Natürlich rechnet man damit, dass die Wiedergeburt versuchen wird, alle, die zur Wahl gehen wollen, irgendwie zu hindern oder unter Druck zu setzen. Somit kommt der adscharischen Wahlbeteiligung und dem Ergebnis eine besondere Bedeutung zu. Am adscharischen Wahlergebnis können Beobachter vor allem auch festmachen, wie stark die Opposition gegen den adscharischen Präsidenten Aslan Abaschidse und seinen Clan wirklich ist.
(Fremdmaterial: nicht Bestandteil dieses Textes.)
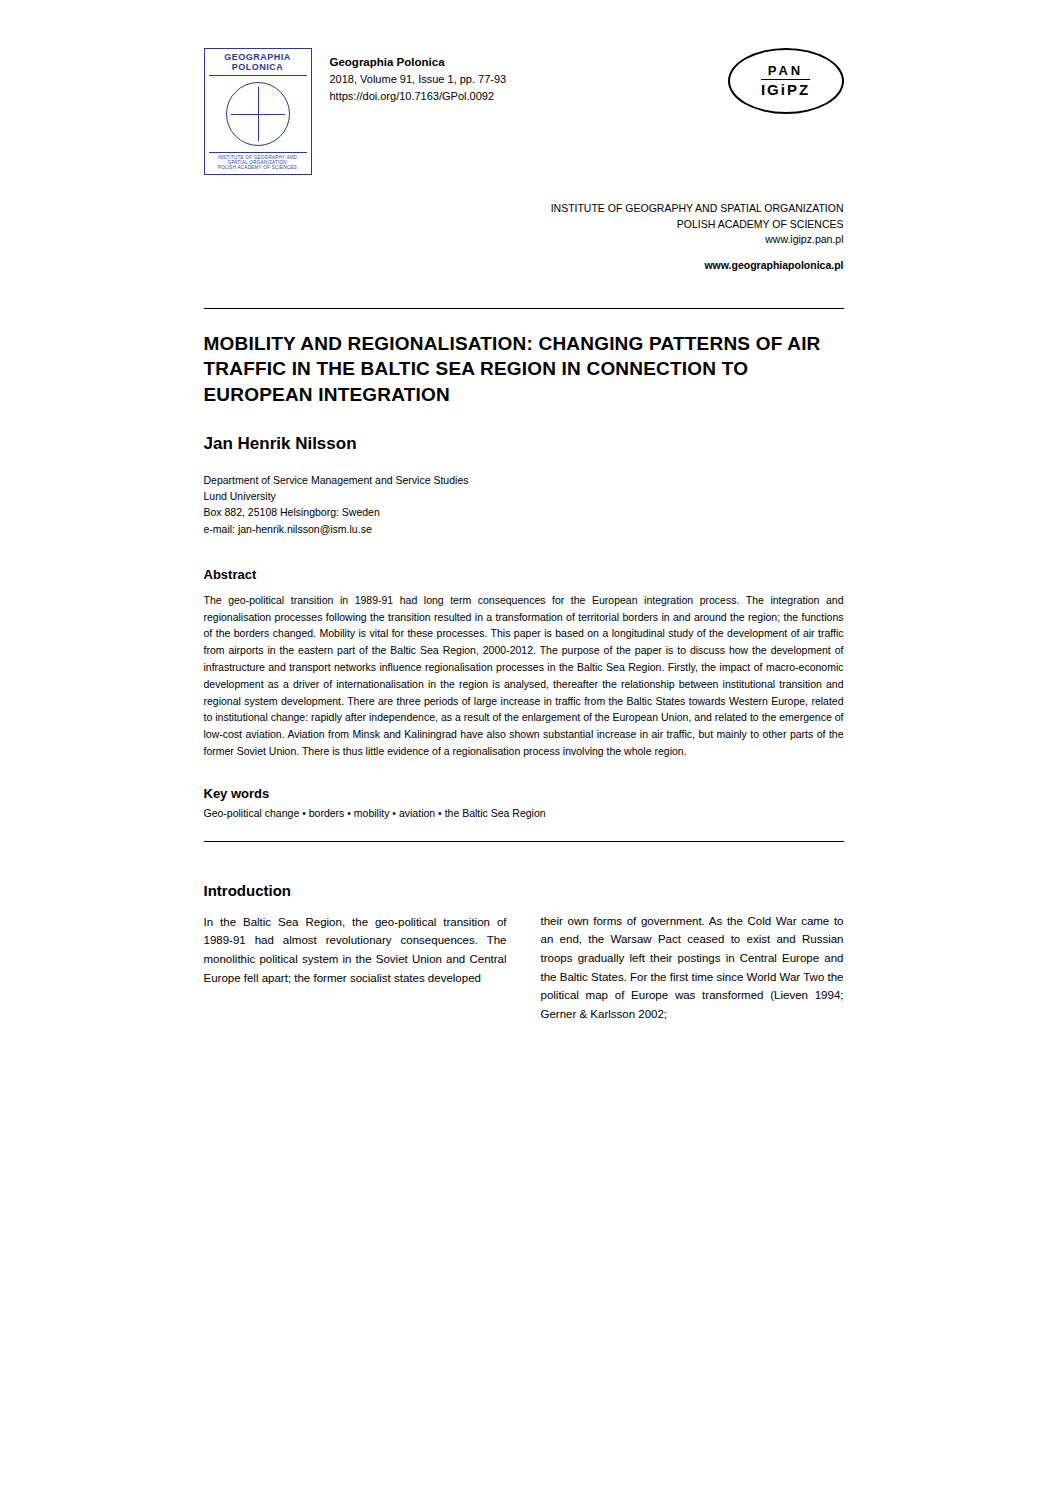GEOGRAPHIA
POLONICA
INSTITUTE OF GEOGRAPHY AND SPATIAL ORGANIZATION
POLISH ACADEMY OF SCIENCES
Geographia Polonica
2018, Volume 91, Issue 1, pp. 77-93
https://doi.org/10.7163/GPol.0092
PAN
IGiPZ
INSTITUTE OF GEOGRAPHY AND SPATIAL ORGANIZATION
POLISH ACADEMY OF SCIENCES
www.igipz.pan.pl
www.geographiapolonica.pl
Mobility and regionalisation: changing patterns of air traffic in the Baltic Sea Region in connection to European integration
Jan Henrik Nilsson
Department of Service Management and Service Studies
Lund University
Box 882, 25108 Helsingborg: Sweden
e-mail: jan-henrik.nilsson@ism.lu.se
Abstract
The geo-political transition in 1989-91 had long term consequences for the European integration process. The integration and regionalisation processes following the transition resulted in a transformation of territorial borders in and around the region; the functions of the borders changed. Mobility is vital for these processes. This paper is based on a longitudinal study of the development of air traffic from airports in the eastern part of the Baltic Sea Region, 2000-2012. The purpose of the paper is to discuss how the development of infrastructure and transport networks influence regionalisation processes in the Baltic Sea Region. Firstly, the impact of macro-economic development as a driver of internationalisation in the region is analysed, thereafter the relationship between institutional transition and regional system development. There are three periods of large increase in traffic from the Baltic States towards Western Europe, related to institutional change: rapidly after independence, as a result of the enlargement of the European Union, and related to the emergence of low-cost aviation. Aviation from Minsk and Kaliningrad have also shown substantial increase in air traffic, but mainly to other parts of the former Soviet Union. There is thus little evidence of a regionalisation process involving the whole region.
Key words
Geo-political change • borders • mobility • aviation • the Baltic Sea Region
Introduction
In the Baltic Sea Region, the geo-political transition of 1989-91 had almost revolutionary consequences. The monolithic political system in the Soviet Union and Central Europe fell apart; the former socialist states developed
their own forms of government. As the Cold War came to an end, the Warsaw Pact ceased to exist and Russian troops gradually left their postings in Central Europe and the Baltic States. For the first time since World War Two the political map of Europe was transformed (Lieven 1994; Gerner & Karlsson 2002;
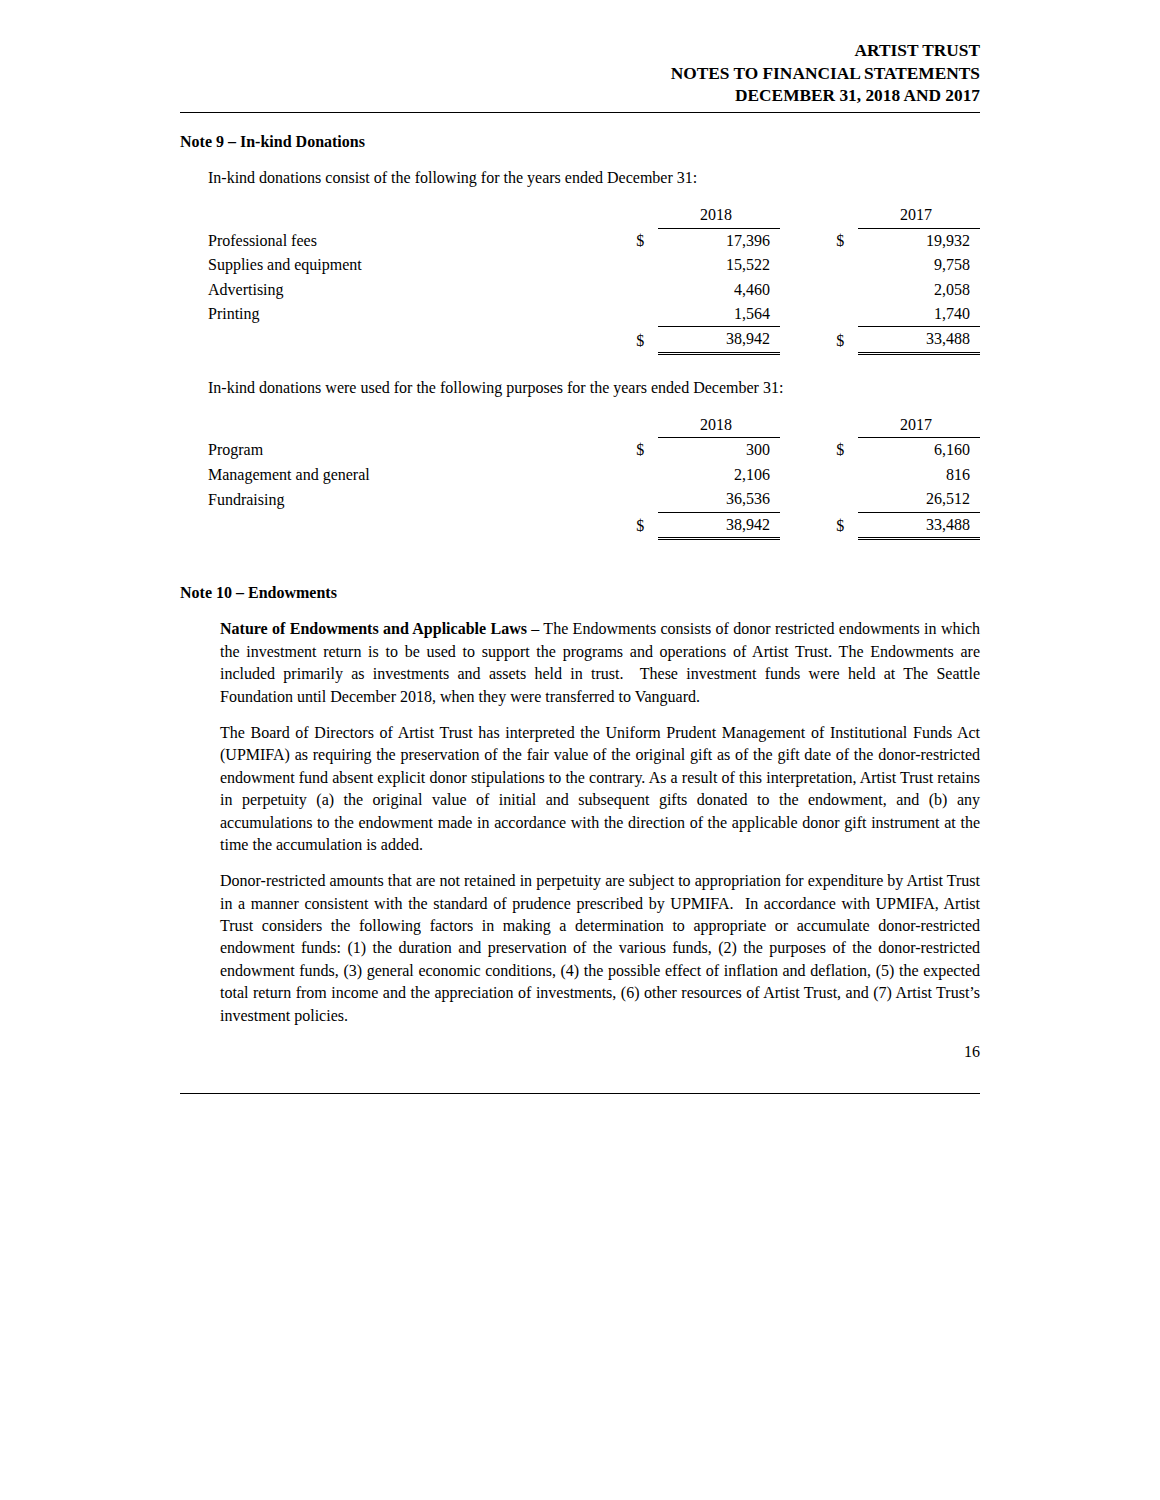ARTIST TRUST
NOTES TO FINANCIAL STATEMENTS
DECEMBER 31, 2018 AND 2017
Note 9 – In-kind Donations
In-kind donations consist of the following for the years ended December 31:
| | | | 2018 | | | 2017 |
| Professional fees | | $ | 17,396 | | $ | 19,932 |
| Supplies and equipment | | | 15,522 | | | 9,758 |
| Advertising | | | 4,460 | | | 2,058 |
| Printing | | | 1,564 | | | 1,740 |
| | | $ | 38,942 | | $ | 33,488 |
In-kind donations were used for the following purposes for the years ended December 31:
| | | | 2018 | | | 2017 |
| Program | | $ | 300 | | $ | 6,160 |
| Management and general | | | 2,106 | | | 816 |
| Fundraising | | | 36,536 | | | 26,512 |
| | | $ | 38,942 | | $ | 33,488 |
Note 10 – Endowments
Nature of Endowments and Applicable Laws – The Endowments consists of donor restricted endowments in which the investment return is to be used to support the programs and operations of Artist Trust. The Endowments are included primarily as investments and assets held in trust. These investment funds were held at The Seattle Foundation until December 2018, when they were transferred to Vanguard.
The Board of Directors of Artist Trust has interpreted the Uniform Prudent Management of Institutional Funds Act (UPMIFA) as requiring the preservation of the fair value of the original gift as of the gift date of the donor-restricted endowment fund absent explicit donor stipulations to the contrary. As a result of this interpretation, Artist Trust retains in perpetuity (a) the original value of initial and subsequent gifts donated to the endowment, and (b) any accumulations to the endowment made in accordance with the direction of the applicable donor gift instrument at the time the accumulation is added.
Donor-restricted amounts that are not retained in perpetuity are subject to appropriation for expenditure by Artist Trust in a manner consistent with the standard of prudence prescribed by UPMIFA. In accordance with UPMIFA, Artist Trust considers the following factors in making a determination to appropriate or accumulate donor-restricted endowment funds: (1) the duration and preservation of the various funds, (2) the purposes of the donor-restricted endowment funds, (3) general economic conditions, (4) the possible effect of inflation and deflation, (5) the expected total return from income and the appreciation of investments, (6) other resources of Artist Trust, and (7) Artist Trust’s investment policies.
16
Eine hohe Wahlbeteiligung wäre nichts anderes als eine schallende Ohrfeige für den selbstherrlichen Provinzherren.

So oder so: Das Wahlsystem, zu dem die Zentrale Wahlkommission keine Alternative sah, hat einen entscheidenden Haken: Wer sich nicht in das Wählerverzeichnis eintragen ließ, wird bei der Bestimmung der Zahl der Wahlberechtigten einfach nicht mitgezählt. Neben der Wiedergeburt hat auch die Arbeiterpartei dazu aufgerufen, die Wahlen zu boykottieren, insgesamt sind das - seriös geschätzt - alleine ein Drittel der Wählerinnen und Wähler vergangener Wahlen. Zusammen mit den ohnehin Politikverdrossenen und den überzeugten Anhängern der alten Regierung könnte das ausreichen, dem zu erwartenden Wahlsieg Michael Saakaschwilis einiges von dem Glanz zu nehmen, den er so gerne hätte. Das Erreichen einer Wahlbeteiligung von 50 % ist demnach das Hauptproblem des Kandidaten, wobei in einigen Wochen wohl niemand mehr über die Basis streiten wird, nach der diese Wahlbeteiligung berechnet wurde. Es sei denn, irgendjemand wird nach dem 4. Januar die Gerichte bemühen und diese Wahl anfechten. Denn so ganz nach den demokratischen Prinzipien, für die die Helden der Rosenrevolution eintreten, wird auch diese Wahl nicht ablaufen. Da aber alle, auch die ausländischen Wahlbeobachter, die wiederum zu Hunderten das Land überfallen, und vor allem die Donorstaaten Georgiens an einer endgültigen Bereinigung der georgischen Staatskrise und somit an einem legitim gewählten Präsidenten interessiert sind, wird man wohl oder übel alle Augen zudrücken, wenn es Saakaschwili tatsächlich schafft, eine Wahlbeteiligung von 50 % zu erreiche, wie auch immer diese errechnet wird.